And here is where Rotarians can be helpful. Legislators who are pressured to vote against decent raffle bills are told that the bills derive from out-of-state interests that are shopping for new turf. If Rotarians were to call their individual state legislators and ask them about the legality of a friendly raffle, the politician would become educated on the inherent complexity of a seemingly simple situation. If enough politicians are convinced that a real, working bill can be written, then they will write it.

Do-overs

Another correspondent writes that he plays golf regularly with a friend who will announce after a terrible shot that he’s taking a “do-over.” What to do? Well, we all know this kind of guy, right? He thinks he’s the president of the United States. I called my brother, Bobby, on this one. He’s the golfer in the family, and immediately you can tell that he’s our father’s son.

> _Data section_:

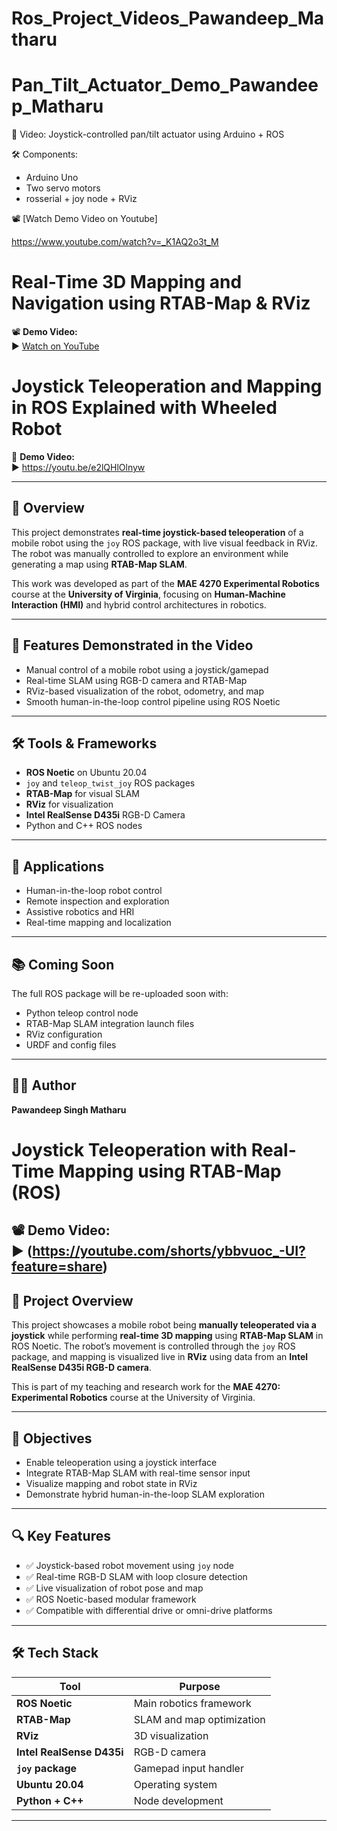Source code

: # Ros_Project_Videos_Pawandeep_Matharu

# Pan_Tilt_Actuator_Demo_Pawandeep_Matharu

🎥 Video: Joystick-controlled pan/tilt actuator using Arduino + ROS

🛠️ Components:
- Arduino Uno
- Two servo motors
- rosserial + joy node + RViz

📽️ [Watch Demo Video on Youtube]

https://www.youtube.com/watch?v=_K1AQ2o3t_M

# Real-Time 3D Mapping and Navigation using RTAB-Map & RViz

📽️ **Demo Video:**  
▶️ [Watch on YouTube](https://youtu.be/7RBDBA6pTGQ)

# Joystick Teleoperation and Mapping in ROS Explained with Wheeled Robot

🎥 **Demo Video:**  
▶️ https://youtu.be/e2lQHlOlnyw

---

## 🧠 Overview

This project demonstrates **real-time joystick-based teleoperation** of a mobile robot using the `joy` ROS package, with live visual feedback in RViz. The robot was manually controlled to explore an environment while generating a map using **RTAB-Map SLAM**.

This work was developed as part of the **MAE 4270 Experimental Robotics** course at the **University of Virginia**, focusing on **Human-Machine Interaction (HMI)** and hybrid control architectures in robotics.

---

## 🎯 Features Demonstrated in the Video

- Manual control of a mobile robot using a joystick/gamepad
- Real-time SLAM using RGB-D camera and RTAB-Map
- RViz-based visualization of the robot, odometry, and map
- Smooth human-in-the-loop control pipeline using ROS Noetic

---

## 🛠️ Tools & Frameworks

- **ROS Noetic** on Ubuntu 20.04  
- `joy` and `teleop_twist_joy` ROS packages  
- **RTAB-Map** for visual SLAM  
- **RViz** for visualization  
- **Intel RealSense D435i** RGB-D Camera  
- Python and C++ ROS nodes  

---

## 🧪 Applications

- Human-in-the-loop robot control
- Remote inspection and exploration
- Assistive robotics and HRI
- Real-time mapping and localization

---

## 📚 Coming Soon

The full ROS package will be re-uploaded soon with:
- Python teleop control node
- RTAB-Map SLAM integration launch files
- RViz configuration
- URDF and config files

---

## 👨‍💻 Author

**Pawandeep Singh Matharu**  


# Joystick Teleoperation with Real-Time Mapping using RTAB-Map (ROS)

📽️ **Demo Video:**  
▶️ (https://youtube.com/shorts/ybbvuoc_-UI?feature=share)
---

## 🧠 Project Overview

This project showcases a mobile robot being **manually teleoperated via a joystick** while performing **real-time 3D mapping** using **RTAB-Map SLAM** in ROS Noetic. The robot’s movement is controlled through the `joy` ROS package, and mapping is visualized live in **RViz** using data from an **Intel RealSense D435i RGB-D camera**.

This is part of my teaching and research work for the **MAE 4270: Experimental Robotics** course at the University of Virginia.

---

## 🎯 Objectives

- Enable teleoperation using a joystick interface
- Integrate RTAB-Map SLAM with real-time sensor input
- Visualize mapping and robot state in RViz
- Demonstrate hybrid human-in-the-loop SLAM exploration

---

## 🔍 Key Features

- ✅ Joystick-based robot movement using `joy` node
- ✅ Real-time RGB-D SLAM with loop closure detection
- ✅ Live visualization of robot pose and map
- ✅ ROS Noetic-based modular framework
- ✅ Compatible with differential drive or omni-drive platforms

---

## 🛠️ Tech Stack

| Tool | Purpose |
|------|---------|
| **ROS Noetic** | Main robotics framework |
| **RTAB-Map** | SLAM and map optimization |
| **RViz** | 3D visualization |
| **Intel RealSense D435i** | RGB-D camera |
| **`joy` package** | Gamepad input handler |
| **Ubuntu 20.04** | Operating system |
| **Python + C++** | Node development |

---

> _Exercise A_:
Retype the rows word for word, from the beginning of the rows down to and including the line that contains "# Real-Time 3D". Omit the pictures from your copy.
> _Exercise B_:
Extend the column on raffle bills and golf do-overs, picking up after its final sentence.

> _Task result A_:
Source code

: # Ros_Project_Videos_Pawandeep_Matharu

# Pan_Tilt_Actuator_Demo_Pawandeep_Matharu

🎥 Video: Joystick-controlled pan/tilt actuator using Arduino + ROS

🛠️ Components:
- Arduino Uno
- Two servo motors
- rosserial + joy node + RViz

📽️ [Watch Demo Video on Youtube]

https://www.youtube.com/watch?v=_K1AQ2o3t_M

# Real-Time 3D Mapping and Navigation using RTAB-Map & RViz

> _Task result B_:
“I would not play golf with someone who makes up rules that way,” he said. He suggested that one might ask at the beginning of the game, “Okay, are we playing for a true score this time? No mulligans?” Part of any game is to ensure that everyone knows the rules before you start. So, all of you are complicit if you let a friend tweak the rules or get around them because you chose not to clarify them up front. At the very least, you should say, “How many do-overs are we going to allow on this round? And each will count as a stroke, right?” Why does golf even allow this kind of slack attitude? What would you say to a guy in a friendly poker game who announced that he’d like an extra card because his hand just wasn’t that good, or decided in the middle of a hand that one-eyed jacks were wild? Same essential principle.

But more than that, my brother said: “Ben Hogan used to say that golf is a game of recovery. It’s about what you’re going to do when you get into trouble. It’s about shooting out of the woods or a sand trap.” If one cheats over the very essence of the game, what does that say about your friend? “I wouldn’t do business with him,” added my brother, who said the golf course is where he often goes to take the measure of a man. “Everything you need to know about somebody you’re going to work with can be learned in a round of golf.”

So, whether its peas or tees, set the rules at the beginning.